プロレスは茶番ではない、肉体と精神を浪費する究極のアートだ
※この記事は時事雑談に見せかけた映画レビュー記事です。最後までお読みください。※
2023年11月24日、立憲民主党に所属する塩村議員がアンチに対する揶揄的な発言として、以下のようなツイートを投稿した。
これについてはプロレス内外の関係者を問わず大激怒が巻き起こり、あの塩村議員は珍しいことに謝罪を行った。
では、なぜこのような発言が炎上してしまったのだろうか。
今回はそれに伴い、ぜひ塩村議員に見てほしい映画のレビューを行いたいと思う。
塩村議員の発言が炎上した理由
では、なぜ塩村議員の発言は炎上してしまったのだろうか。
これについてだが、塩村議員がどういう文脈で「プロレス芸」という言葉を使ったかわからないが、古今東西いわゆる茶番の代名詞としてプロレスという言葉をいろんなところで当たり前に目撃している。
これについて多くのプロレスファン・関係者はかなり怒っている。
当然だが、プロレスは本当の格闘技ではなく舞台劇の側面があることは皆さんもご存じだろう。
しかし、そこには血と汗と絶え間ない努力があり、そこに裏打ちされた確かな技術の応酬があるからこそプロレスはエンターテイメントになりえている。
それを理解しない人間であったり、理解していてもその場の空気に流される人間が揶揄的な言葉として「プロレス」という言葉を安易に使用しているのだ。
塩村議員はまさに前者で、理解しておらずそのまま茶番の代名詞として侮辱的な言葉としてプロレス芸という言葉を使用したのだ。
皆さんも知っていると思うが、プロレスは現在世界的なエンターテイメントとして高い注目を受けている。
2017年の元アメリカ大統領ドナルド・トランプがWWEのビンス・マクマホンに選挙資金を貸してもらっていたのは有名な話だ。
つまり、そんな世界的エンターテイメント産業になっているプロレスを公衆の面前で侮辱することは、その業界にかかわるすべての人間を侮辱していることに他ならない。
また、プロレスという興行は命を懸けて行うものであるので、当然試合の最中に死んでしまう人だっている。
あの三沢光晴だってそうだった。
オーエン・ハートもそうだ。
観客を楽しませ、命を減らしてまで演武を続ける、それがプロレスのすごさなのだ。
これは言ってもわからないとおもうが、実際にその目で確認すればプロレスは決して茶番ではないということがよくわかる。
今回はその舞台裏を描いた名作映画をご紹介しよう。
老体に鞭を打ち戦うレスラーの悲哀を描いた「レスラー」
2008年に公開されたダーレン・アロノフスキー監督の映画「レスラー」
本作の主演は80年代に活躍した元祖セクシー俳優のミッキー・ロークである。
彼が演じるのは50代を超えてもなお、プロレスラーとして生きているランディ・ラムである。
プロレスのリングに上がればみんなのヒーローで、近所の子供たちからも慕われている街の人気者だが、生活に困窮したランディはスーパーの精肉係でバイトしながら生きているという冴えない中年になっていた。
しかし、そんなランディもとうとう歳に逆らえず心臓発作に悩まされるようになる引退も考えたり、残してきた家族との時間を考えようとするランディ。
これは当たり前であるが、プロレスラーである以上、体を酷使しているのだ。

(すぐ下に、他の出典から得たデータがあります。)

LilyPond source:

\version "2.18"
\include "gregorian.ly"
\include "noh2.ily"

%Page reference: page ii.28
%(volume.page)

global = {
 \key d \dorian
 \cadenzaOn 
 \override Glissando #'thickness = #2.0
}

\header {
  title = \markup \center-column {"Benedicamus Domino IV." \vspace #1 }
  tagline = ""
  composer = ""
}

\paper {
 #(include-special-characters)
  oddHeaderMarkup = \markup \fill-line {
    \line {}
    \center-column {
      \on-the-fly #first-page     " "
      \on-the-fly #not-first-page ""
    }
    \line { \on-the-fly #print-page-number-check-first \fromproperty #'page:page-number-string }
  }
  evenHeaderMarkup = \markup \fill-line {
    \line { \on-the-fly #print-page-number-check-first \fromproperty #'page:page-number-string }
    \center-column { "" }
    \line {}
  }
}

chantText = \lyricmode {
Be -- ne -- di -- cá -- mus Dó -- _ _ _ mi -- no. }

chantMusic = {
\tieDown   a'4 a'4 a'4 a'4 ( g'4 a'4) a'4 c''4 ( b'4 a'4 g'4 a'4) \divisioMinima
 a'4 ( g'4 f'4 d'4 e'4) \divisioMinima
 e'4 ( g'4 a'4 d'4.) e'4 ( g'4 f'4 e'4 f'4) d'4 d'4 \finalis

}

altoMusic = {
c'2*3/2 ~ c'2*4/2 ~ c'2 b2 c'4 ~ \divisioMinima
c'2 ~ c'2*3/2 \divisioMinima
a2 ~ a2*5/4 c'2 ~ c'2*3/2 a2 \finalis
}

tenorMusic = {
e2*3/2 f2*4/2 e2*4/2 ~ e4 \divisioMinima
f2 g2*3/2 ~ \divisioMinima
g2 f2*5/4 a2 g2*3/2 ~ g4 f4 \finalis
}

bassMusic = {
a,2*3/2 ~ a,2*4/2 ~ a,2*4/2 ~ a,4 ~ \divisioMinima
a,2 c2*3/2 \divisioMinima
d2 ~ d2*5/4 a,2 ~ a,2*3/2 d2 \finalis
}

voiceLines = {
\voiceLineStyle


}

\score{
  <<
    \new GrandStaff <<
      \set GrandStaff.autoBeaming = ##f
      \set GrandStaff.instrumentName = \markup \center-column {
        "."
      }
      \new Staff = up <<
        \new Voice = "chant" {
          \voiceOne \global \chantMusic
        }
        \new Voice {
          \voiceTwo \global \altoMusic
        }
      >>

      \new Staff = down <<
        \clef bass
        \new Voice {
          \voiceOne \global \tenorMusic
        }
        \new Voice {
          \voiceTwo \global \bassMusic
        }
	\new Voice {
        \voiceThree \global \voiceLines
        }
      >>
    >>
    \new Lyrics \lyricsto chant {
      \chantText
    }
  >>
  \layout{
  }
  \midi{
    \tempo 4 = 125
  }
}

そして、プロレスラーとして地方を巡業する以上、家族との時間は作れなくなってしまう。
これは八百長でも芸でもシナリオでもなんでもない、当たり前のことだ。
当然この時間と体力の問題は、現実世界のプロレスラーも同じだ。
最終的に、ランディは家族も捨て病気も我慢しプロレスのリングに上がり続けるという最期を迎える。
そこには不器用だが、プロレスを愛し続けた一人の男の生きざまがある。
プロレスラーは命を懸けて観客を楽しませるために大けがを負っている、そこに魅力がありロマンがる。
だからこそ、この映画の主人公ランディはただのさえない中年男ではなくオタクや子供たちのヒーローであり続ける。
また本作の元ネタとなったのは別のドキュメンタリー映画「ビヨンド・ザ・マット」におけるジェイク・ロバーツ編であるともいわれている。
重ね重ねいうが、プロレスラーは決して「芸人」でも「茶番」でもない、プロフェッショナルとして己の肉体精神を浪費して、人々の記憶に残ろうと表現するアーティストなのだ。
今後茶番=プロレスというような使い方はなるべく、このnoteを見ている読者のみなさんにもお控えしてほしい限りである。